Liberalising investment and competition regimes would be an enormous boon to First World corporations, allowing them unprecedented freedom, and legal protection, to move finance and production in and out of countries at will.

Third World countries have been vigorously opposed to the new issues since they were first raised in 1996, but the major trading powers have been able to bulldoze them.

The Qatar ministerial declaration mandates a two-year process of pre-negotiation, including identifying particular issues and hot-spots. A specific mandate to begin negotiations will have to then win consensus support at the next ministerial meeting in November 2003.

The mere opening of negotiations on 19 issues — from the WTO's Dispute Resolution Mechanism to the relationship between the WTO and multilateral environmental agreements — will give rich countries further opportunities for gains.

But rich countries did not get things all their own way: in the end, the only reason they won Third World support for a new round was by backing down on some significant issues.

Undoubtedly the most significant concession to Third World demands was on access to medicines. Underdeveloped countries, led by India, Brazil and Africa, have long sought an explicit statement that the agreement on trade-related intellectual property rights (TRIPS) cannot be used to prevent them providing cheap, generic versions of patented drugs to fight diseases like HIV/AIDS and malaria.

The US and Switzerland, home to the world's largest pharmaceutical companies, had vigorously opposed any such statement — but in the end backed down.

A special declaration on the issue states that TRIPS "does not and should not prevent members from taking measures to protect public health".

While several major issues are unresolved, including poor countries' ability to import generic drugs when they don't have the capacity to manufacture them themselves, the final agreement has been welcomed by aid agencies and NGOs campaigning on the issue, which predict that it will reduce company challenges to countries' public health policies.

The pharmaceutical companies, meanwhile, have expressed their dissatisfaction.

Significant concessions have come in other areas too. The European Union has agreed on agriculture negotiations on "reductions of, with a view to phasing out, all export subsidies" — a hot topic for developing countries, as the EU has long dumped subsidised farm commodities on Third World markets.

The US, meanwhile, has agreed to negotiations on its "anti-dumping" policies, whereby it penalises imports (often from the Third World) which it deems too price-competitive. The US has until now refused point-blank to even talk about the topic.

In other areas, however, concessions to Third World demands are paltry. The summit approved a declaration on "implementation issues", a long list of Third World demands to correct imbalances and injustices in existing agreements, but the declaration includes little of note beyond "aspirations" to correct this or that issue.

For example, the US and Canada have refused to concede any expanded market access to Third World textiles.

Rich country negotiators, and their big business backers, are undoubtedly celebrating their victory in Qatar, as well they might.
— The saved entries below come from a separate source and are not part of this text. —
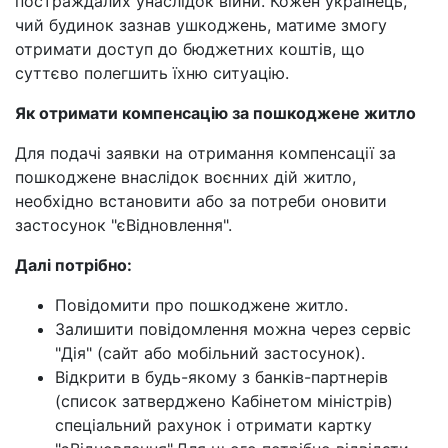
постраждалих унаслідок війни. Кожен українець,
чий будинок зазнав ушкоджень, матиме змогу
отримати доступ до бюджетних коштів, що
суттєво полегшить їхню ситуацію.
Як отримати компенсацію за пошкоджене житло
Для подачі заявки на отримання компенсації за
пошкоджене внаслідок воєнних дій житло,
необхідно встановити або за потреби оновити
застосунок "єВідновлення".
Далі потрібно:
Повідомити про пошкоджене житло.
Залишити повідомлення можна через сервіс
"Дія" (сайт або мобільний застосунок).
Відкрити в будь-якому з банків-партнерів
(список затверджено Кабінетом міністрів)
спеціальний рахунок і отримати картку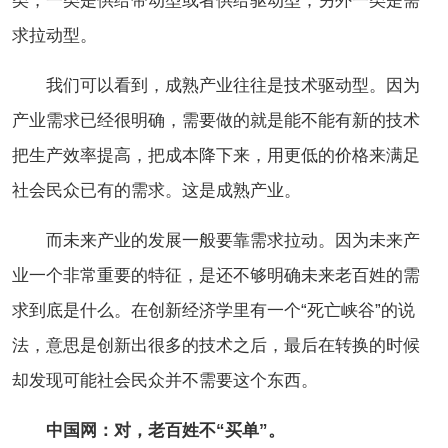
类，一类是供给带动型或者供给驱动型；另外一类是需
求拉动型。
我们可以看到，成熟产业往往是技术驱动型。因为
产业需求已经很明确，需要做的就是能不能有新的技术
把生产效率提高，把成本降下来，用更低的价格来满足
社会民众已有的需求。这是成熟产业。
而未来产业的发展一般要靠需求拉动。因为未来产
业一个非常重要的特征，是还不够明确未来老百姓的需
求到底是什么。在创新经济学里有一个“死亡峡谷”的说
法，意思是创新出很多的技术之后，最后在转换的时候
却发现可能社会民众并不需要这个东西。
中国网：对，老百姓不“买单”。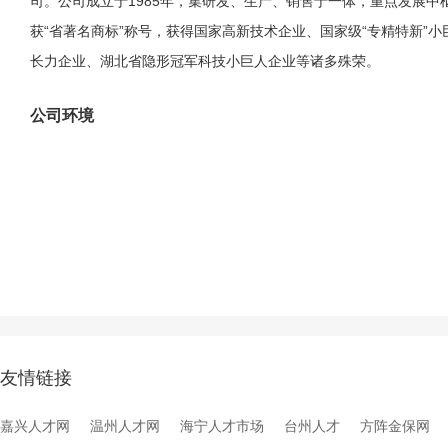
司。公司成立于1985年，集研发、生产、销售于一体，重点发展中
获“省著名商标”称号，获得国家高新技术企业、国家级“专精特新”
长力企业、湖北省隐形冠军科技小巨人企业等诸多殊荣。
公司环境
友情链接
嘉兴人才网
温州人才网
海宁人才市场
台州人才
方阵金保网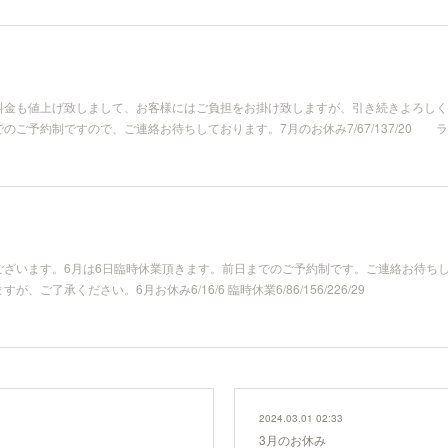
料金も値上げ致しまして、お客様にはご負担をお掛け致しますが、引き続きよろしく
ご予約制ですので、ご連絡お待ちしております。7月のお休み7/67/137/20 ラ
ざいます。6月は6日臨時休業頂きます。前日までのご予約制です。ご連絡お待ちし
ご了承ください。6月お休み6/16/6 臨時休業6/86/156/226/29
2024.03.01 02:33
3月のお休み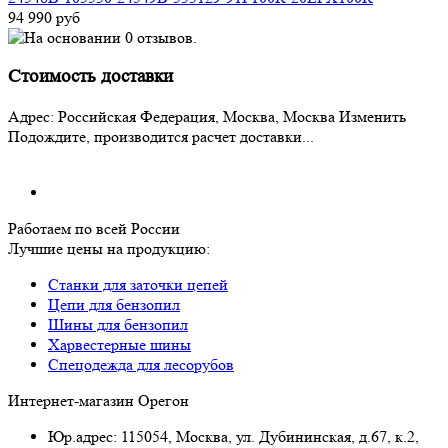
94 990 руб
Стоимость доставки
Адрес:
Российская Федерация, Москва, Москва
Изменить
Подождите, производится расчет доставки...
Работаем по всей России
Лучшие цены на продукцию:
Станки для заточки цепей
Цепи для бензопил
Шины для бензопил
Харвестерные шины
Спецодежда для лесорубов
Интернет-магазин Орегон
Юр.адрес: 115054
,
Москва
,
ул. Дубининская, д.67, к.2,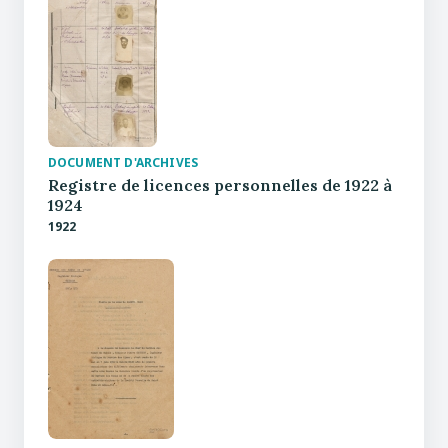
DOCUMENT D'ARCHIVES
Registre de licences personnelles de 1922 à
1924
1922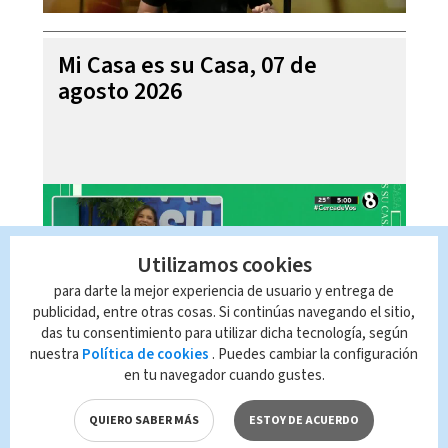
Mi Casa es su Casa, 07 de
agosto 2026
Utilizamos cookies
para darte la mejor experiencia de usuario y entrega de
publicidad, entre otras cosas. Si continúas navegando el sitio,
das tu consentimiento para utilizar dicha tecnología, según
nuestra
Política de cookies
. Puedes cambiar la configuración
en tu navegador cuando gustes.
Telediario En Directo con Paula
Brenes, 07 de agosto 2026
QUIERO SABER MÁS
ESTOY DE ACUERDO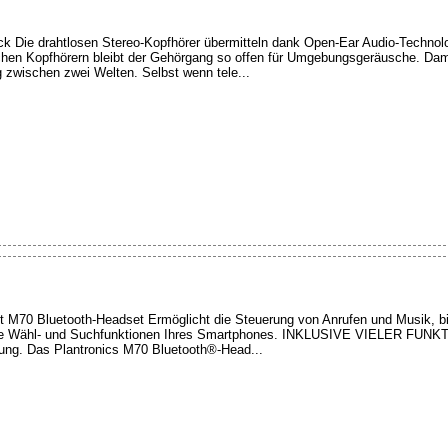
 Die drahtlosen Stereo-Kopfhörer übermitteln dank Open-Ear Audio-Technolog
chen Kopfhörern bleibt der Gehörgang so offen für Umgebungsgeräusche. Dami
g zwischen zwei Welten. Selbst wenn tele...
 M70 Bluetooth-Headset Ermöglicht die Steuerung von Anrufen und Musik, bi
 die Wähl- und Suchfunktionen Ihres Smartphones. INKLUSIVE VIELER FUNK
ung. Das Plantronics M70 Bluetooth®-Head...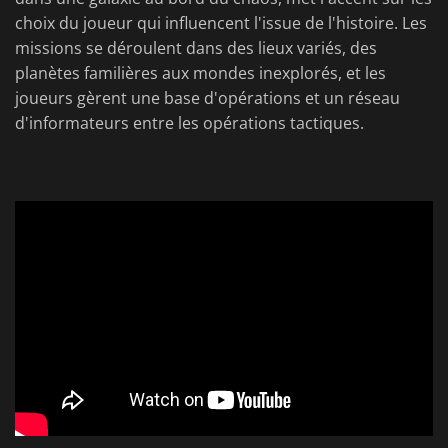
choix du joueur qui influencent l'issue de l'histoire. Les
missions se déroulent dans des lieux variés, des
planètes familières aux mondes inexplorés, et les
joueurs gèrent une base d'opérations et un réseau
d'informateurs entre les opérations tactiques.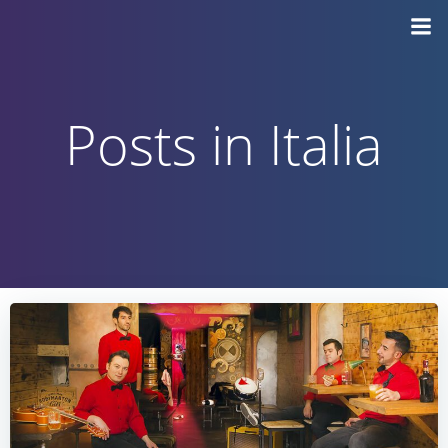
Vai
al
contenuto
Posts in Italia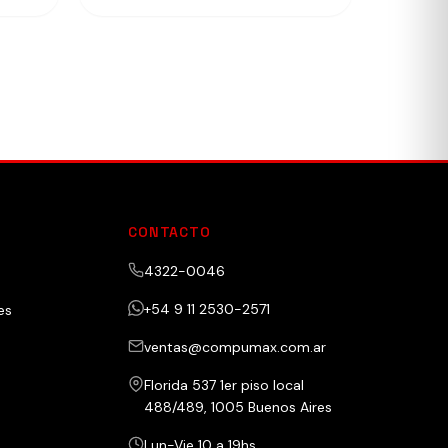
CONTACTO
4322-0046
+54 9 11 2530-2571
es
ventas@compumax.com.ar
Florida 537 1er piso local
488/489, 1005 Buenos Aires
Lun-Vie 10 a 19hs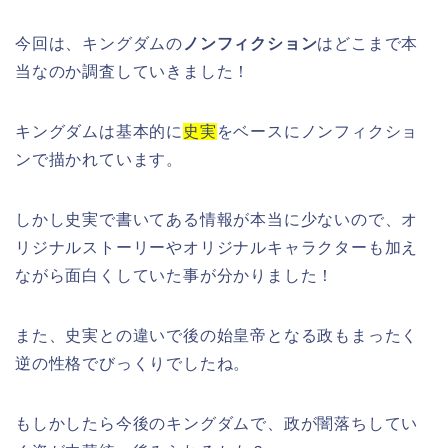
今回は、キングダムの
ノンフィクション
はどこまで本
当なのか調査していきました！
キングダムは基本的に
史実
をベースにノンフィクショ
ンで描かれています。
しかし史実で書いてある情報が本当に少ないので、オ
リジナルストーリーやオリジナルキャラクターも加え
ながら面白くしていた事が分かりました！
また、史実との違いで後の始皇帝となる政もまったく
逆の性格でびっくりでしたね。
もしかしたら今後のキングダムで、政が闇落ちしてい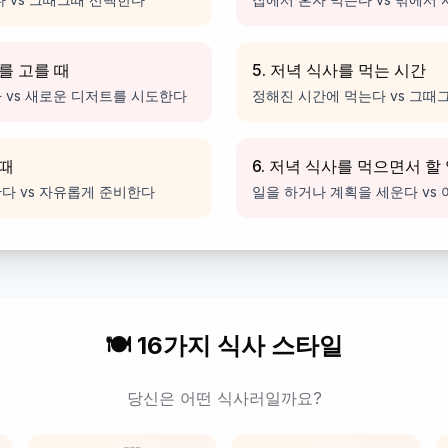
트를 고를 때
5. 저녁 식사를 먹는 시간
 vs 새로운 디저트를 시도한다
정해진 시간에 먹는다 vs 그때
 때
6. 저녁 식사를 먹으면서 할
다 vs 자유롭게 준비한다
일을 하거나 계획을 세운다 vs
🍽️ 16가지 식사 스타일
당신은 어떤 식사러일까요?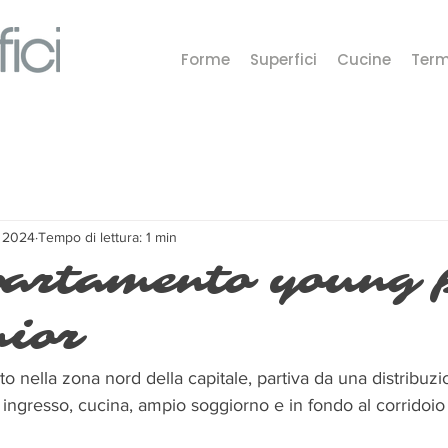
Forme
Superfici
Cucine
Ter
r 2024
Tempo di lettura: 1 min
artamento young 
nior
to nella zona nord della capitale, partiva da una distribuzi
: ingresso, cucina, ampio soggiorno e in fondo al corridoi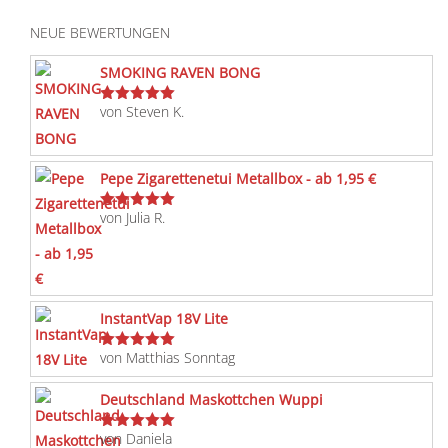
NEUE BEWERTUNGEN
SMOKING RAVEN BONG
von Steven K.
Bewertet
mit
5
von 5
Pepe Zigarettenetui Metallbox - ab 1,95 €
von Julia R.
Bewertet
mit
5
von 5
InstantVap 18V Lite
von Matthias Sonntag
Bewertet
mit
5
von 5
Deutschland Maskottchen Wuppi
von Daniela
Bewertet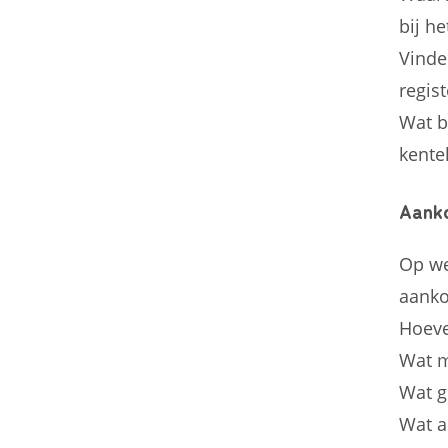
bij h
Vinde
regist
Wat b
kente
Aank
Op we
aanko
Hoeve
Wat m
Wat g
Wat a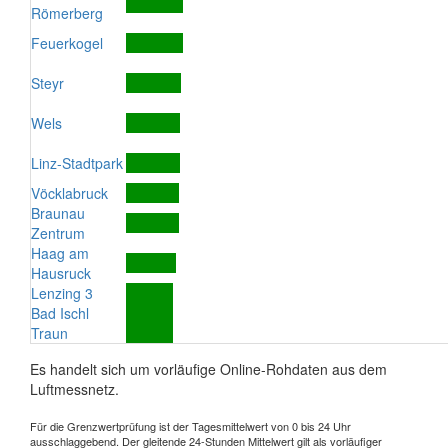
Römerberg
Feuerkogel
Steyr
Wels
Linz-Stadtpark
Vöcklabruck
Braunau
Zentrum
Haag am
Hausruck
Lenzing 3
Bad Ischl
Traun
Es handelt sich um vorläufige Online-Rohdaten aus dem
Luftmessnetz.
Für die Grenzwertprüfung ist der Tagesmittelwert von 0 bis 24 Uhr
ausschlaggebend. Der gleitende 24-Stunden Mittelwert gilt als vorläufiger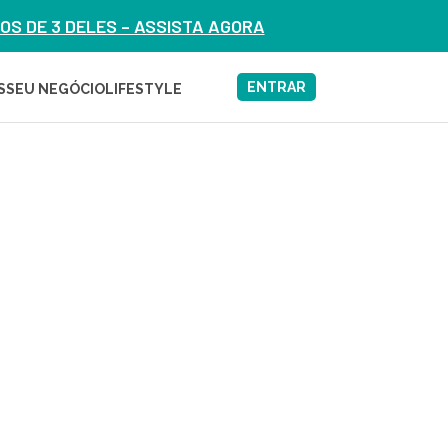
S DE 3 DELES – ASSISTA AGORA
ENTRAR
S
SEU NEGÓCIO
LIFESTYLE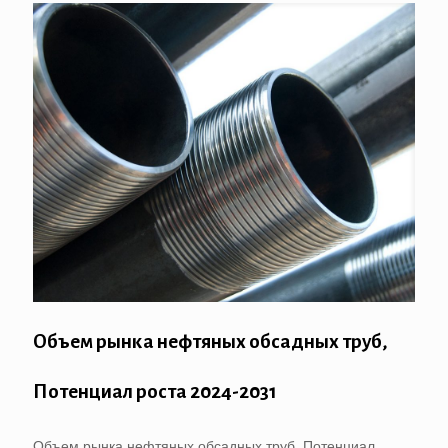
Объем рынка нефтяных обсадных труб,
Потенциал роста 2024-2031
Объем рынка нефтяных обсадных труб, Потенциал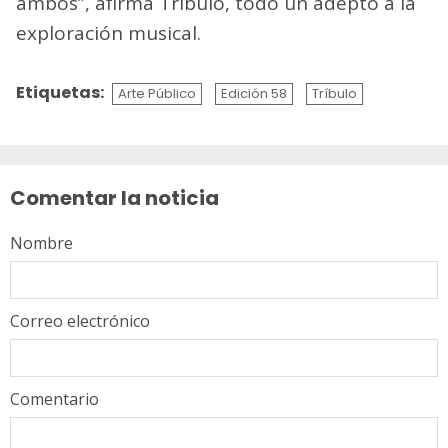
ambos”, afirma Tríbulo, todo un adepto a la
exploración musical.
Etiquetas:
Arte Público
Edición 58
Tríbulo
Sigue
leyendo
Comentar la noticia
Nombre
Correo electrónico
Comentario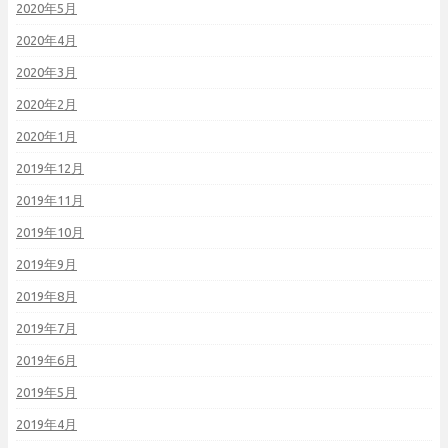
2020年5月
2020年4月
2020年3月
2020年2月
2020年1月
2019年12月
2019年11月
2019年10月
2019年9月
2019年8月
2019年7月
2019年6月
2019年5月
2019年4月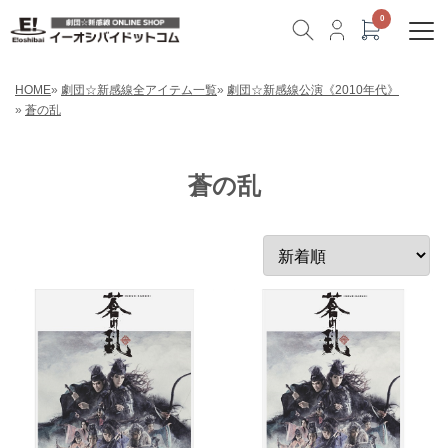
HOME
»
劇団☆新感線全アイテム一覧
»
劇団☆新感線公演《2010年代》
»
蒼の乱
蒼の乱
And global social movements certainly have their work cut out for them now in stopping the "free trade" juggernaut which has suddenly recovered its momentum.

But the outcome of the Qatar ministerial may prove more double-edged for Zoellick and Lamy than they currently realise.

The days when the rich countries were assured of getting exactly what they wanted in trade negotiations are now over. While it finally acceded, Third World negotiators fought harder, and gained more, in Qatar than at possibly any other trade summit, and with China now in the WTO, the rich countries' power to dictate may soon be further weakened.

While the champagne might still be flowing in corporate boardrooms, the dynamic underneath may already be shifting.

From Green Left Weekly, November 21, 2001.